Repeat the text from the listing below word for word, keeping every line as it is. Leave the pictures out of your answer.

• • • • • • •

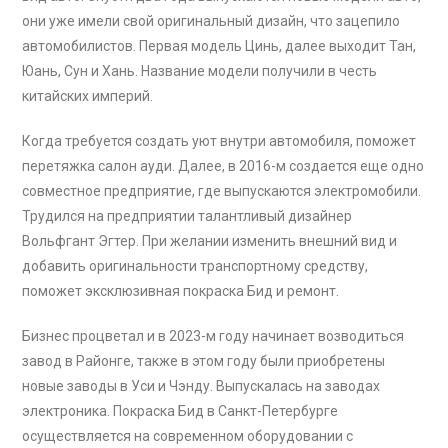
они уже имели свой оригинальный дизайн, что зацепило
автомобилистов. Первая модель Цинь, далее выходит Тан,
Юань, Сун и Хань. Название модели получили в честь
китайских империй.
Когда требуется создать уют внутри автомобиля, поможет
перетяжка салон ауди. Далее, в 2016-м создается еще одно
совместное предприятие, где выпускаются электромобили.
Трудился на предприятии талантливый дизайнер
Вольфгант Эгтер. При желании изменить внешний вид и
добавить оригинальности транспортному средству,
поможет эксклюзивная покраска Бид и ремонт.
Бизнес процветал и в 2023-м году начинает возводиться
завод в Районге, также в этом году были приобретены
новые заводы в Уси и Чэнду. Выпускалась на заводах
электроника.
Покраска Бид в Санкт-Петербурге
осуществляется на современном оборудовании с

• • • • • • •

→ Answer space
они уже имели свой оригинальный дизайн, что зацепило
автомобилистов. Первая модель Цинь, далее выходит Тан,
Юань, Сун и Хань. Название модели получили в честь
китайских империй.
Когда требуется создать уют внутри автомобиля, поможет
перетяжка салон ауди. Далее, в 2016-м создается еще одно
совместное предприятие, где выпускаются электромобили.
Трудился на предприятии талантливый дизайнер
Вольфгант Эгтер. При желании изменить внешний вид и
добавить оригинальности транспортному средству,
поможет эксклюзивная покраска Бид и ремонт.
Бизнес процветал и в 2023-м году начинает возводиться
завод в Районге, также в этом году были приобретены
новые заводы в Уси и Чэнду. Выпускалась на заводах
электроника.
Покраска Бид в Санкт-Петербурге
осуществляется на современном оборудовании с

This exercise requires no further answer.